Concurrency and Synchronization

Concurrency Principles

  • Per-writer isolation: each writer has independent send/read task loops.
  • Per-connection isolation: client channel state is scoped by conn_id.
  • Asynchronous recovery: refill/reconnect runs outside the packet hot path.

Synchronization Strategy

  • Shared maps use fine-grained, short-lived locking.
  • Read-mostly paths avoid broad write-lock windows.
  • Backpressure decisions are localized at route/channel boundary.

Design target:

  • A slow consumer should degrade only itself (or its route), not global writer progress.

Cancellation and Shutdown

Writer and reader loops are cancellation-aware:

  • explicit cancel token / close command support;
  • safe unbind and cleanup via registry;
  • deterministic order: stop admission -> drain/close -> release resources.

Consistency Model

Session Consistency

For one conn_id:

  • exactly one active route target at a time;
  • close and unbind must be idempotent;
  • writer loss must not leave dangling bindings.

Generation Consistency

Generational consistency guarantees:

  • New generation is not promoted before minimum coverage gate.
  • Previous generation remains available in draining state during handover.
  • Forced retirement is policy-bound (drain ttl, optional force-close), not immediate.

Policy Consistency

Policy changes (adaptive/static floor, fallback mode, retries) should apply without violating established active-session routing invariants.

Backpressure and Flow Control

Route-Level Backpressure

Route channels are bounded by design. When pressure increases:

  • short burst absorption is allowed;
  • prolonged congestion triggers controlled drop semantics;
  • drop accounting is explicit via metrics/counters.

Reader Non-Blocking Priority

Inbound ME reader path should never be serialized behind one congested client route. Practical implication:

  • prefer non-blocking route attempt in the parser loop;
  • move heavy recovery to async side paths.

Failure Domain Strategy

Endpoint-Level Failure

Failure of one endpoint should trigger endpoint-scoped recovery first:

  • same endpoint reconnect;
  • endpoint replacement within same DC group if applicable.

DC-Level Degradation

If a DC group cannot satisfy floor:

  • keep service via remaining coverage if policy allows;
  • continue asynchronous refill saturation in background.

Whole-Pool Readiness Loss

If no sufficient ME coverage exists:

  • admission gate can hold new accepts (conditional policy);
  • existing sessions should continue when their path remains healthy.

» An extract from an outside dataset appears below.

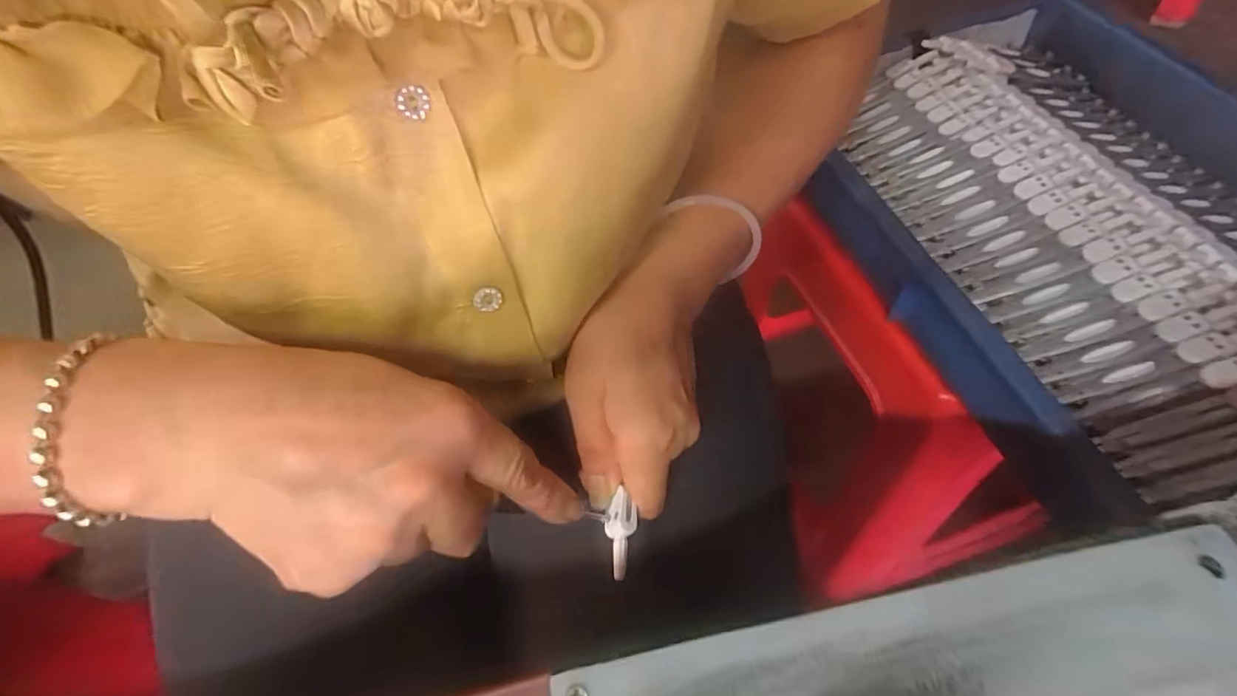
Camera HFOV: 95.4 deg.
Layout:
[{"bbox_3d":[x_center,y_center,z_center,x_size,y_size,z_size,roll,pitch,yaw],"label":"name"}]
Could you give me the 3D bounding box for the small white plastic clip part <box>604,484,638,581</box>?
[{"bbox_3d":[0.001,0.087,0.261,0.015,0.007,0.038,-3,62,2],"label":"small white plastic clip part"}]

Performance Architecture Notes

Hotpath Discipline

Allowed in hotpath:

  • fixed-size parsing and cheap validation;
  • bounded channel operations;
  • precomputed or low-allocation access patterns.

Avoid in hotpath:

  • repeated expensive decoding;
  • broad locks with awaits inside critical sections;
  • verbose high-frequency logging.

Throughput Stability Over Peak Spikes

Architecture prefers stable throughput and predictable latency over short peak gains that increase churn or long-tail reconnect times.

Evolution and Extension Rules

To evolve this model safely:

  • Add new policy knobs in Control Plane first.
  • Keep Data Plane contracts stable (conn_id, route semantics, close semantics).
  • Validate generation and registry invariants before enabling by default.
  • Introduce new retry/recovery strategies behind explicit config.

Failure and Recovery Notes

  • Single-endpoint DC failure is a normal degraded mode case; policy should prioritize fast reconnect and optional shadow/probing strategies.
  • Idle close by peer should be treated as expected when upstream enforces idle timeout.
  • Reconnect backoff must protect against synchronized churn while still allowing fast first retries.
  • Fallback (ME -> direct DC) is a policy switch, not a transport bug by itself.

Terminology Summary

  • Coverage: enough live writers to satisfy per-DC acceptance policy.
  • Floor: target minimum writer count policy.
  • Churn: frequent writer reconnect/remove cycles.
  • Hotpath: per-packet/per-connection data path where extra waits/allocations are expensive.